Alexandru [ad], I also notices a slight performance improvement possibility in Update. There is a setClauseCols boolean array. true means that the columns should be updated, false means that it should not be updated. There are a large number of update statements that update a single columns. The bad part is that Update iterated all columns of the table. This is particularly bad for tables with >100 columns. This may not be much, but please attempt to replace setClauseCols with BitSet. Set the corresponding bit in setAssignment. Iterate only st bits using nextBitSet.

This is not related to #7382 per-se, but may be integrated at once. Please profile this separately and compute some performance results.

#34 Updated by Alexandru Donica 3 months ago

Very well I will try to improve Update, but before that, should the branch 7382a be a copy of the trunk, or of branch 7156b (with which I tested)? Now, it is a copy of trunk.

#35 Updated by Alexandru Lungu 3 months ago

7382a is branched for trunk, ready to be merged. If you want to test, you need to manually port the changes to 7156b. At some point, 7156b will be rebased with trunk.

#36 Updated by Alexandru Donica 3 months ago

  • Status changed from WIP to Review

With the changes you mentioned, the amount of time spent iterating in 100 runs of the performance tests went down from 2500 ms to 2000 ms. Not much of an improvement overall, but a 20% improvement in that area of code.

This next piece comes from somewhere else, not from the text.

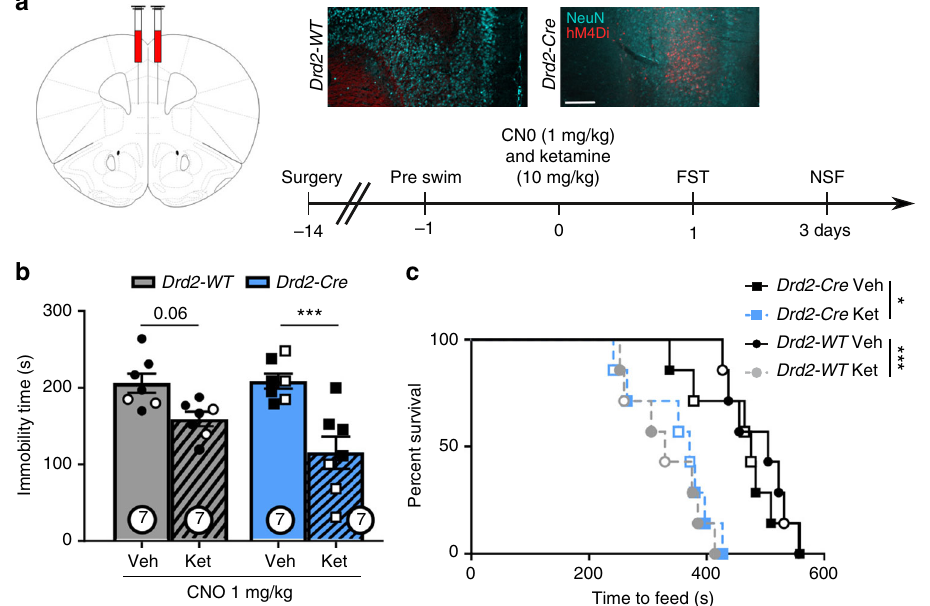
Fig. 4 mPFC Drd2- expressing cells are not necessary for the ketamine response. a Representative AAV-hM4Di viral expression in ventral mPFC. b Forced swim immobility time 24 h after hM4Di inhibition and ketamine (post-hoc t -test, p < 0.001). c Time to feed in novelty suppressed feeding test 72 h after photoinhibition and ketamine administration (Mantel – Cox (log rank) overall p < 0.0001, WT-veh vs. WT-ket p < 0.0001, Cre-veh vs. Cre-ket p < 0.05). n = 5 males, 2 females per WT group, n = 4 males, 3 females per Cre group; * p < 0.05, *** p < 0.001. Error bars represent mean ± SEM, scale bar 100 µ M. Male — closed data points, female — open data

I have commited all the changes, for Update and Delete, in branch 7382a_h2 rev no. 39, and branch 7382a rev no. 14916.

#37 Updated by Alexandru Lungu 3 months ago

  • Status changed from Review to Internal Test

I am OK with the changes; merged 7382a_h2 to FWD-H2 trunk as rev. 40. Archived 7382a_h2.

Alexandru [ad], please pick up the latest trunk (rev. 40) and run the full regression tests of the large customer application. Just check-out, build and copy the archive in deploy/lib and remove the old FWD-H2 artifact from there.

If they pass, we will upload fwd-h2-1.40-trunk.jar to the public repository.

#38 Updated by Alexandru Donica 3 months ago

  • % Done changed from 50 to 100

I ran the tests, and there were no more tests that failed compared to the baseline.

#39 Updated by Alexandru Lungu 3 months ago

  • Status changed from Internal Test to Test

That is great. These changes are already in the H2 trunk - I will move this into Test.

#40 Updated by Greg Shah 3 months ago

Don't we need to get 7382a into trunk to take advantage of the improvements?

#41 Updated by Alexandru Lungu 3 months ago

Branch 7382a was merged into trunk as rev 14966 and archived.

#42 Updated by Constantin Asofiei 3 months ago

Alexandru Lungu wrote:

Branch 7382a was merged into trunk as rev 14966 and archived.

Doesn't this require update to fwd-h2 rev 40?

#43 Updated by Alexandru Lungu 3 months ago

Right, it does! I uploaded devsrv01:/tmp/fwd-h2-1.40-trunk.jar. Please upload to public repository.
We can then upgrade H2 directly in trunk.

#44 Updated by Constantin Asofiei 3 months ago

Alexandru Lungu wrote:

Right, it does! I uploaded devsrv01:/tmp/fwd-h2-1.40-trunk.jar. Please upload to public repository.

Done.

We can then upgrade H2 directly in trunk.

Please go ahead. Don't forget the Refs #7382 in the commit message.